#### Excerpt provided
Supported guesser contexts

Guesser

Context name

Topology attributes guessed

DefaultGuesser

“default”

elements, types, masses, bonds, angles, dihedrals, impropers, aromaticities

Guessing at Universe creation

Topology attributes can be guessed at Universe creation by passing in topology attributes to guess to the to_guess keyword. By default, as of version 2.8.0, the default guesser is used to guess types and masses.

In [1]: import MDAnalysis as mda

In [2]: from MDAnalysis.tests.datafiles import PRM12

In [3]: u = mda.Universe(PRM12, context="default", to_guess=["types", "masses", "bonds"])

#### What you will do
Do these statements agree with the excerpt on supported guesser contexts above? Answer yes or no for each, quoting the words of the excerpt that decide it.
1. As of version 2.8.0, the default guesser is used by default to guess types and masses.
2. Topology attributes to guess at Universe creation are passed to the context keyword.
3. The DefaultGuesser can guess aromaticities.

#### Extracted data

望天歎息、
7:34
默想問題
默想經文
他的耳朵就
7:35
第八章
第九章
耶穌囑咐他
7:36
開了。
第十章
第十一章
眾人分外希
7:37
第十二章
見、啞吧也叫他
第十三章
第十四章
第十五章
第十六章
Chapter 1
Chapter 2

#### Output for this exercise
1. Yes: "By default, as of version 2.8.0, the default guesser is used to guess types and masses."
2. No: "by passing in topology attributes to guess to the to_guess keyword"
3. Yes: "elements, types, masses, bonds, angles, dihedrals, impropers, aromaticities"